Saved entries
────

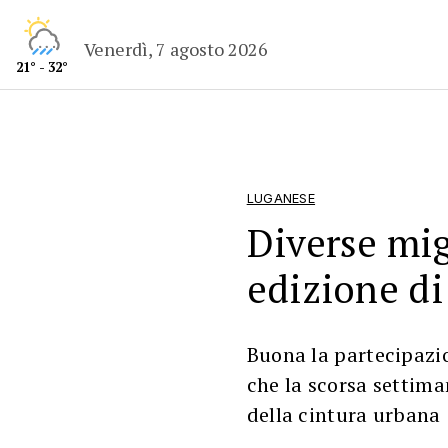
Venerdì, 7 agosto 2026
21° - 32°
LUGANESE
Diverse mig
edizione di
Buona la partecipazi
che la scorsa settima
della cintura urbana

────

* **ACTIVITY**:
Rewrite the text read from the saved entries, putting "settembre" in place of "agosto" and leaving everything else unchanged. Omit the pictures from your answer.

* **SOLUTION FOR THIS EXERCISE**:
Venerdì, 7 settembre 2026
21° - 32°
LUGANESE
Diverse mig
edizione di
Buona la partecipazi
che la scorsa settima
della cintura urbana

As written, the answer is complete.